Note that simply removing certain letters or strings at the end of words will not work: "Swiss" is not the plural of "Swis", nor is "bed" the past tense of "b". Simple word-stemming algorithms can be found on the internet, so your best reference will probably be a search engine like Google.

If you implement stemming, make it an optional command line parameter "-stem".

B. Instead of the output of CompareWorks being just yes or no, you may want to do something like have the output include a confidence rating, i.e., yes (80%) meaning "I am 80% sure these were written by the same author." In addition, you may want to use a cleverer metric for judging similarity than the sum of squared differences in frequencies. How you go about this is largely up to you, and there are good solutions using techniques from areas ranging from statistical analysis to artificial intelligence. Before diving into anything, it may be a good idea to run your general idea by your TA. A variable amount of extra credit will be awarded depending on the creativity and thought that is put into your program and of course, how well it works.

Turn-In Instructions

This is a group assignment. You may work in a group of one to three people.

Turn in electronically all the relevant source files only. Follow the usual instructions.

Bring to class the printouts of the source files as well as written answers to the required questions above. Also, write down separately anything interesting about your implementation (especially if you did something for extra credit). Be sure to specify the members of your group and which of you did the electonic submission.

To ensure we get consistent-looking printouts, please use the following command to print from UNIX:

        enscript Pps329 -DDuplex:true -DTumble:true -2 -r -C --word-wrap G *.java

This assumes that you are sending your files to the printer ps329 and that you are in the directory with all your Java source files, referred to by *.java. Adjust this command as appropriate.

Reference Files

You will find a modest collection of text files in /cse/courses/cse326/texts, including:

hamlet.txt (Hamlet, by Shakespeare?)
alls-well-that-ends-well.txt (All's Well That Ends Well, by Shakespeare?)
the-new-atlantis.txt (The New Atlantis, by Bacon)
the-essays.txt (The Essays, by Bacon)
bible-king-james.txt (King James Bible, by ??)

Interesting Tidbits

Word frequency analysis plays an important role in Cryptanalysis, the science of breaking secretly encoded messages. The first mention of using the frequency distribution of a language to to break codes was in a 14-volume Arabic encyclopedia written by al-Qalqashandi in 1412. The idea is attributed Ibn al-Duraihim, the brilliant 13th century Arab Cryptanalyst. If you are interested in cryptography, be sure to check out The Code Book by Simon Singh. This is great introduction to cryptography and cryptanalysis.

Wondering where we got these text files? From the Project Gutenburg site, which has thousands of books as plain text files! Their mission is to provide electronic versions of many popular public domain texts. Check it out! Try running your word counting program on the King James Bible. (Guess which word comes up more frequently in the Bible "he" or "she?"... and by a factor of what?)

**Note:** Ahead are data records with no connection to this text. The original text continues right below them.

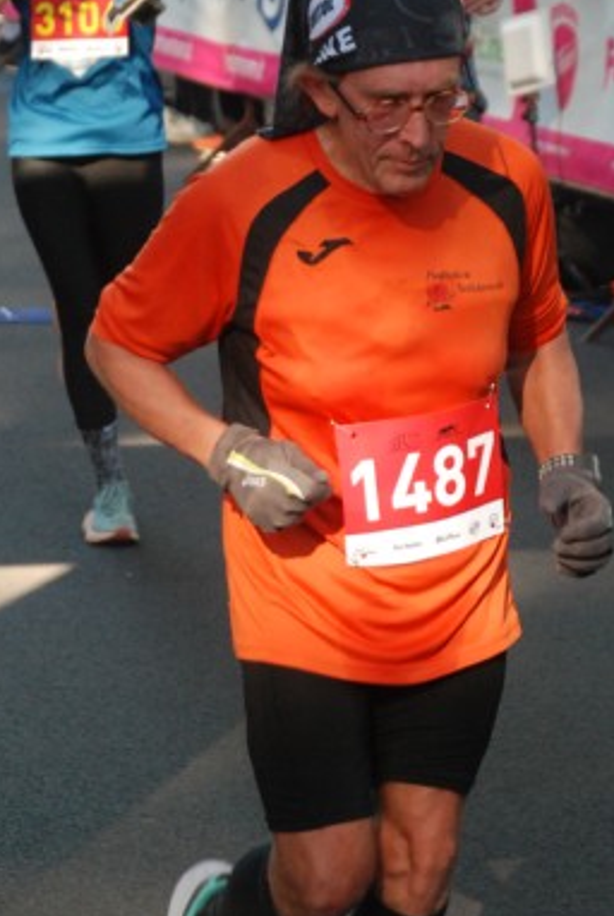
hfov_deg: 7.8
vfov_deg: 11.6
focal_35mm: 177
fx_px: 4506
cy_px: 324
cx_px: 315
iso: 1000
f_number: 5.6
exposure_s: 1/250
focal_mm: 75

Think computer science is all fun and games? The Codebreakers, by David Kahn, is a fascinating look at many of the problems solved by crypotanalysis, from breaking WWII secret messages to the very question of who wrote Shakespeare's works!

Credits

This assignment is based on past incarnations developed by Steve Wolfman and Henry Kautz.

Text files are courtesy of the Project Gutenburg.

A Reminder

The literature professor demands that all the data structures you write be your own. She has seen lots of them on the web and in other places, but those simply don't cut it! Please be sure you do not reference library data structures or copy (even partially) any code that is available from a variety of sources. The goal of this class is for you to learn how to implement and use each data structure, not simply to copy and use.